Start of DATA

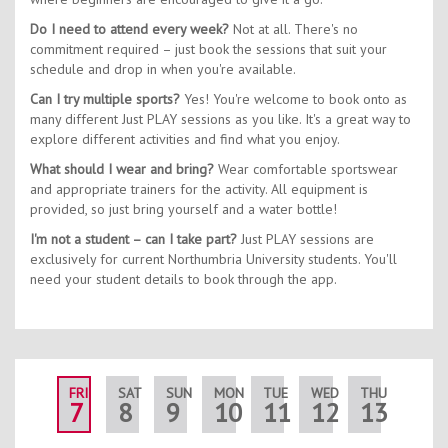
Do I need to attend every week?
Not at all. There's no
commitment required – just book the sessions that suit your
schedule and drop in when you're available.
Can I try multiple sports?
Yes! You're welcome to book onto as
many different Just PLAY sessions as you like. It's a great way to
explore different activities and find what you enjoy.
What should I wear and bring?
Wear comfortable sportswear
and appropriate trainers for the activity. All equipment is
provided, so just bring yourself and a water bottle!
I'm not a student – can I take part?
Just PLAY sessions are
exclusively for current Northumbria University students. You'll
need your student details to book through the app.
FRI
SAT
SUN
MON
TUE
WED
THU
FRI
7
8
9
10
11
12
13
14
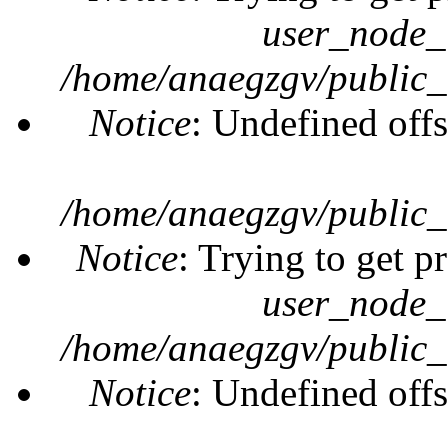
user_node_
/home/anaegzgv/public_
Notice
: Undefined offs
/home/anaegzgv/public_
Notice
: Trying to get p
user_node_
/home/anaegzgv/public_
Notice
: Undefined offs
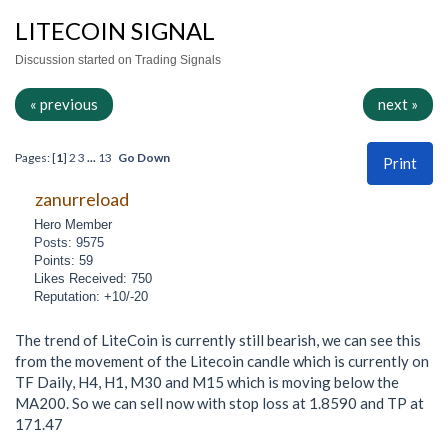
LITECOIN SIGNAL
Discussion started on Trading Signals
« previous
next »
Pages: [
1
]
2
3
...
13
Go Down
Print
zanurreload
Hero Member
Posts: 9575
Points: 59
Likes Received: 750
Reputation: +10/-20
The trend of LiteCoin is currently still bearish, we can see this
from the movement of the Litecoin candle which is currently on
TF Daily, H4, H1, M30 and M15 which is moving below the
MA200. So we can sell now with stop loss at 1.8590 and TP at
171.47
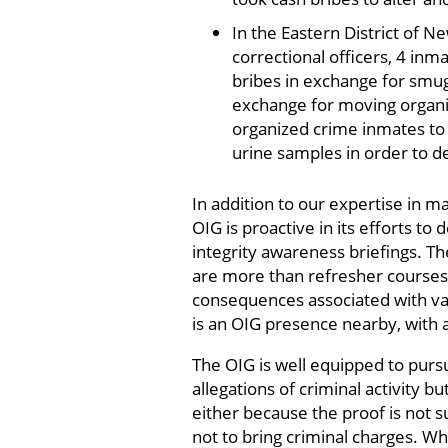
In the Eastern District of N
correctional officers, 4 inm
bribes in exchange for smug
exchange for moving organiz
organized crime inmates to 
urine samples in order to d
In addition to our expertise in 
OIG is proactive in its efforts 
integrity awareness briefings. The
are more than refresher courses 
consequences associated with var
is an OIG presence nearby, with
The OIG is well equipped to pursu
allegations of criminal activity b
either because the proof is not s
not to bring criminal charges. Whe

End of DATA
Start of DATA

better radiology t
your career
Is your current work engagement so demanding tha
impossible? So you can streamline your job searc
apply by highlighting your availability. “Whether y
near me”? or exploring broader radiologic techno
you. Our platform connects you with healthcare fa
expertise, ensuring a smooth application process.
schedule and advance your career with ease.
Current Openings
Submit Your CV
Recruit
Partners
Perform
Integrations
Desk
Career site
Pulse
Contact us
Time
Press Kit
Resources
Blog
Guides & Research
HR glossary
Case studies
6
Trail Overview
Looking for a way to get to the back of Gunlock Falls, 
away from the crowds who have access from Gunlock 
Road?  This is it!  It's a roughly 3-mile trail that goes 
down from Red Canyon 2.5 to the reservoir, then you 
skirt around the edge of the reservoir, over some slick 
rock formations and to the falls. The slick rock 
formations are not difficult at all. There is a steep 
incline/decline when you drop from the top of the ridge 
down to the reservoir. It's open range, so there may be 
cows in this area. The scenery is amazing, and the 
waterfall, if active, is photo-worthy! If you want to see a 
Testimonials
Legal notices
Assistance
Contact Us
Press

End of DATA

**YOUR GOAL**. All lines holding the word "PLAY" must be found in the listing and copied.

**EXERCISE RESULT**.
many different Just PLAY sessions as you like. It's a great way to
Just PLAY sessions are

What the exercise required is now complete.